(TASKS FOR THIS EXERCISE)
(1) Translate this sentence from the excerpt on the Russian threat group into Spanish: "The tech giant documented its latest findings about this threat in a December 15 report."
(2) Rewrite the part of the excerpt on the Russian threat group that begins at the words "Shift to Misconfigured" and stops after "2021 and 2025.", putting "unidentified" in place of "unnamed".

(SELECTED EXCERPT)
####

While the threat actor remains unidentified, Amazon has attributed it “with high confidence” to Russia’s Main Intelligence Directorate (GRU), the country’s military intelligence service which several cyber threat groups are believed to be associated with.

The tech giant documented its latest findings about this threat in a December 15 report.

Shift to Misconfigured Edge Device Targeting

Security researchers at Amazon Threat Intelligence observed this unnamed group targeting global infrastructure between 2021 and 2025.

The group’s typical targets have been energy sector organizations across Western nations, critical infrastructure providers in North America and Europe and organizations with cloud-hosted network infrastructure.

Some of its previous campaigns included the exploitation of vulnerabilities in WatchGuard (e.g. CVE-2022-26318) in 2021 and 2022, in Confluence (e.g. CVE-2021-26084, CVE-2023-22518) in 2022 and 2023 and in Veeam (e.g. CVE-2023-27532) in 2024.

However, Amazon noticed that in 2025, the group shifted it tactics away from vulnerability exploits and now favors the targeting of misconfigured customer network edge device – including some hosted on Amazon Web Services (AWS) – to gain initial access to its victims.

The Amazon report highlighted that the device misconfigurations are on the customer side, not on the AWS cloud infrastructure.

Some of the group’s typical targets include:

  • Enterprise routers and routing infrastructure
  • VPN concentrators and remote access gateways
  • Network management appliances
  • Collaboration and wiki platforms
  • Cloud-based project management systems

“This tactical adaptation enables the same operational outcomes, persistent access to critical infrastructure networks, credential harvesting and lateral movement into victim organizations’ online services and infrastructure, while reducing the actor’s exposure and resource expenditure,” the Amazon researchers noted.

Other tactics observed with this group by the Amazon researchers include harvesting credentials from compromised infrastructure to launch systematic replay attacks against victim organizations’ online services.

Likely Part of a Bigger Russian GRU Campaign

The attribution to the Russian GRU is based on infrastructure overlaps with previous operations linked to another GRU-linked threat group, known as Sandworm, APT44 or Seashell Blizzard.

The latest campaign targeting misconfigured edge devices also contain infrastructure overlaps with a group Bitdefender tracks as ‘Curly COMrades.’

This operation, documented by the cybersecurity firm on November 4, 2025, showed the Curly COMrades group abusing Hyper-V, Microsoft's native hypervisor technology, to evade endpoint detection and response (EDR) solutions and deploying two custom implants CurlyShell and CurlCat.

“We assess these may represent complementary operations within a broader GRU campaign, where one cluster focuses on network access and initial compromise while another handles host-based persistence and evasion,” the Amazone researchers wrote.

This operational division “aligns with GRU operational patterns of specialized subclusters supporting broader campaign objectives,” the Amazon report concluded.

####

(DATA FOR ANALYSIS)
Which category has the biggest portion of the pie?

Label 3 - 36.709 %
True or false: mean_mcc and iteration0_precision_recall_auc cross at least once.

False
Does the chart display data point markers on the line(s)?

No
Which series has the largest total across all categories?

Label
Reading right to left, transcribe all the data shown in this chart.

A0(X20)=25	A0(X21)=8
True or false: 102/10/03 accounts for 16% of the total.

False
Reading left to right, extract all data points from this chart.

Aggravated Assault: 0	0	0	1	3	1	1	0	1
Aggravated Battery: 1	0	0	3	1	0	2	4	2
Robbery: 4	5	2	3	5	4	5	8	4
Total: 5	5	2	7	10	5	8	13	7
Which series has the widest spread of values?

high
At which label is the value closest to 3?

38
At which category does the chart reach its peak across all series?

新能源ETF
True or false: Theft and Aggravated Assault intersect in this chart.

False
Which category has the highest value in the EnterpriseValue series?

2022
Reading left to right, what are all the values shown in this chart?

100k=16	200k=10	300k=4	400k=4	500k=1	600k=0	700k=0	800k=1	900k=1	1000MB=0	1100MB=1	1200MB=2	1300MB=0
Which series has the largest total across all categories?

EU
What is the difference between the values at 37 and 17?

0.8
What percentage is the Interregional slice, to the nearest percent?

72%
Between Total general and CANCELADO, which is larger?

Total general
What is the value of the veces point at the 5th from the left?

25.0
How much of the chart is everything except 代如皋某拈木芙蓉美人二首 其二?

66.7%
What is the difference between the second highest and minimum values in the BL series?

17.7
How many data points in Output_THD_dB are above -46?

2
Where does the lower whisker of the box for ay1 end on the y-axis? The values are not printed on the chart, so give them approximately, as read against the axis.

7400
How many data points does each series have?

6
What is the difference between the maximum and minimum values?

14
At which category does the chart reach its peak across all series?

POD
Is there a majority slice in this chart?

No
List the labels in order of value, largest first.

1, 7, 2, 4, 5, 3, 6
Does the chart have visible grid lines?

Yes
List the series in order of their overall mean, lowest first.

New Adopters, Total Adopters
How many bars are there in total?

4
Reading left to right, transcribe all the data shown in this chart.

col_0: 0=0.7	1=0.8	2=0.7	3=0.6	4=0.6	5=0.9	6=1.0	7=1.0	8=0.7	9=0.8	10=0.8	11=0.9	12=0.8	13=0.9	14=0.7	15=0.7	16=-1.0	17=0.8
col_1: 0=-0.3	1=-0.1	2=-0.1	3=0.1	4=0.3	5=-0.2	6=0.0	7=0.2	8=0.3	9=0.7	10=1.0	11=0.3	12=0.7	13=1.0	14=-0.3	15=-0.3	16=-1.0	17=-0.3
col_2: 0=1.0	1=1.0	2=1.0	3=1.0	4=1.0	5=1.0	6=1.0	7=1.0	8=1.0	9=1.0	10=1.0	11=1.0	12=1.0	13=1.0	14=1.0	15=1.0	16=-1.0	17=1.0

####

(SOLUTIONS TO THE PROBLEMS)
(1) El gigante tecnológico documentó sus hallazgos más recientes sobre esta amenaza en un informe del 15 de diciembre.

(2)
Shift to Misconfigured Edge Device Targeting

Security researchers at Amazon Threat Intelligence observed this unidentified group targeting global infrastructure between 2021 and 2025.